En realidad, la política era la única pasión de Nathuram Godsé. Siendo muy joven, se había sentido enardecido por las cruzadas de Gandhi, y sufrió su primer encarcelamiento por haber atendido su llamamiento a la desobediencia civil. En 1937 Nathuram abandonó a Gandhi para unirse a otro maestro del pensamiento, un
guru
, brahmán
chitpawan
como él, Vir Savarkar.

Ningún dirigente político tuvo nunca discípulo más atento y leal. Godsé siguió a Savarkar a través de la India entera, ocupándose de todo, incluso de las tareas más humildes. Bajo la tutela de este profeta del hinduismo militante, Godsé pudo desplegar por fin todas sus posibilidades y realizar algunas de las promesas anunciadas por el adolescente que sabía descifrar los signos del hollín. Se lanzó con frenesí al estudio y la lectura, aplicando todo lo que aprendía al dogma de supremacía racial que predicaba el
Hindutva
de Savarkar.

No tardaron en manifestarse sus cualidades de polemista y de orador, y, conservando una fanática pasión por los ideales de su
guru
, Godsé ocupó muy pronto un lugar entre los pensadores nacionalistas de la India.
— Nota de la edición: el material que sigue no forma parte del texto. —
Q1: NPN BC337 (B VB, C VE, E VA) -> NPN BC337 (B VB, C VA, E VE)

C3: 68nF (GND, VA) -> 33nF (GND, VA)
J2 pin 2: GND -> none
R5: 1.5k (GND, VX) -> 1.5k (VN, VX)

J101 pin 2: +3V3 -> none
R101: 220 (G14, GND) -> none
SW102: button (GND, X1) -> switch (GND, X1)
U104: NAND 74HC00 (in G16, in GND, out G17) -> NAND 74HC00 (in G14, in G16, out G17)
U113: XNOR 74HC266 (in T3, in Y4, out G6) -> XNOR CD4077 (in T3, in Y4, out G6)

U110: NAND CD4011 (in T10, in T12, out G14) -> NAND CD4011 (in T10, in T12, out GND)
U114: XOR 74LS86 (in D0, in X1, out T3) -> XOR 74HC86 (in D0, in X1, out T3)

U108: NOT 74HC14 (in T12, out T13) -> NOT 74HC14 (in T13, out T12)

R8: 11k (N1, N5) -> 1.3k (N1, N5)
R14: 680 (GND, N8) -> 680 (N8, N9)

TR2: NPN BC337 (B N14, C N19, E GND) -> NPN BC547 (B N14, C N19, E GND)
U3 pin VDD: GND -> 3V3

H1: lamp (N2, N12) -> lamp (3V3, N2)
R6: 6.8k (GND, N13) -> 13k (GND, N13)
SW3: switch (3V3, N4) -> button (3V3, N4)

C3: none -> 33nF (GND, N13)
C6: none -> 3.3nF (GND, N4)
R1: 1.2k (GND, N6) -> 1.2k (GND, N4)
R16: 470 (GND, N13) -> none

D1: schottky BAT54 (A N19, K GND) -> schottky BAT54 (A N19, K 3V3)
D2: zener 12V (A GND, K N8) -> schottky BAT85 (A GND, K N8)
A partir de 1942, los dioses del joven, educado, no obstante, en la más estricta ortodoxia religiosa, dejaron de ser Brahma, Siva, Visnú. Fueron remplazados por una galaxia de divinidades mortales, los ídolos militantes que habían sublevado a los hindúes contra los mogoles y los ingleses. Godsé abandonó para siempre los templos de su infancia para sustituirlos por santuarios seculares de una clase nueva, los puestos de mando del movimiento extremista R.S.S.S.